Blissett: Statistics do not exist without humans, and as such I try to bring a more social/political focus to my courses in quantitative methods. I like to teach, for example, how elements of the statistical approaches to inequality are based on core beliefs about what is right and wrong. I plan on making statistics meaningful and attached to people's own social perspectives so that they can both conduct thorough quantitative analyses and understand the deeper meanings behind common analyses. In addition, I hope to form more connections between the work we do here and those communities around us that might need it.
Meadows: I want to create pathways in and out of programs – to advocate for English learning students – and to focus on inclusion. We have nationalism in the classroom. What is American Culture? How do you teach it? The answer is, it depends on who you are or who you ask. My ancestors survived the Wyoming Massacre. Had they not, I wouldn't be here.
Reid: My goal is to learn from a variety of people in the College, the University, and the surrounding areas, as well as work with current and aspiring teachers and school leaders to support their development as educators.
All work and no play can make anyone dull, and professors are no exception. Therefore, in an attempt to get to know them better, each were asked what they enjoyed doing in their spare time.
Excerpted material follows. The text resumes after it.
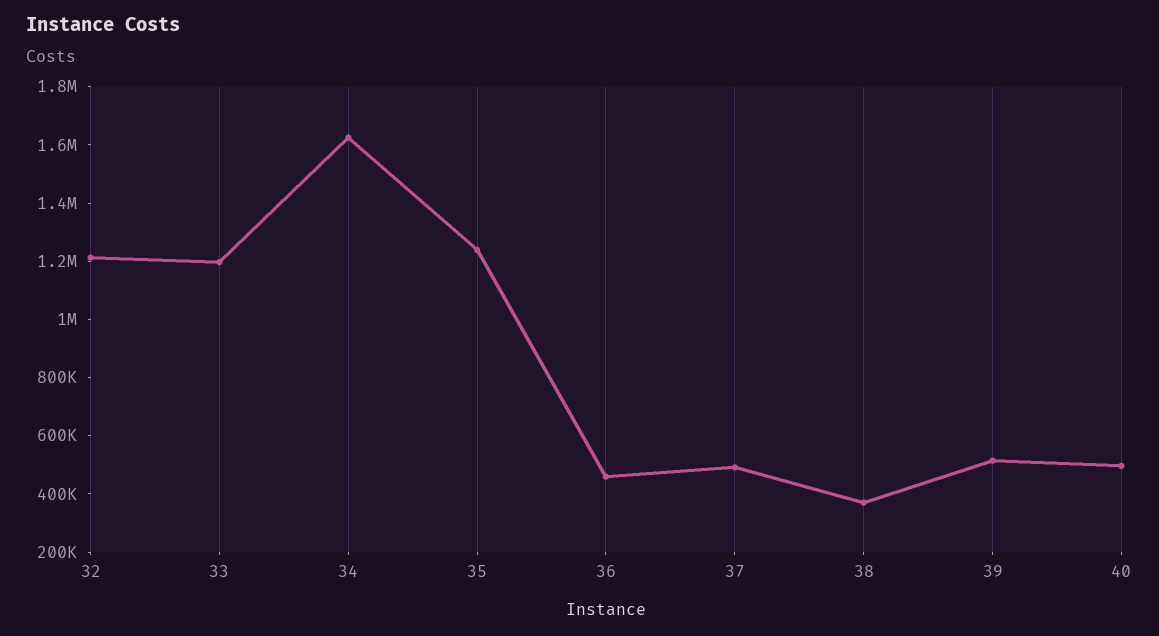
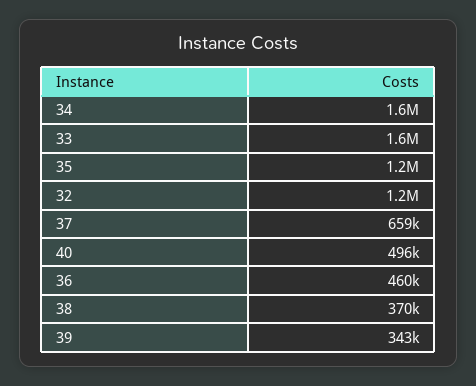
33: 1200000 -> 1600000
37: 500000 -> 659000
39: 500000 -> 343000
Adjapong: As if you could not tell already, I am a very big music enthusiast!
Blissett: I really enjoy comedy, and I also participated in the local comedy scene while I was in graduate school, including performances in stand up and sketch comedy and a lot of work in improvisation. One of the fringe benefits of moving to the New York City area will my proximity to comedy clubs and such. One day, I actually want to see Saturday Night Live – live!
Meadows: I always loved Japanese culture, and am a fan of anime and martial arts. I’ve studied different martial arts in the past.
Reid: I am a sports enthusiast and am very excited to attend various events at Seton Hall. I enjoy playing golf, spending time with my family and running with my dogs.
The College of Education and Human Services welcomes these four distinctive faculty members to the Seton Hall community. If early predictors are any indication, consider registering for their courses at your first opportunity. It would be unfortunate if you were excluded.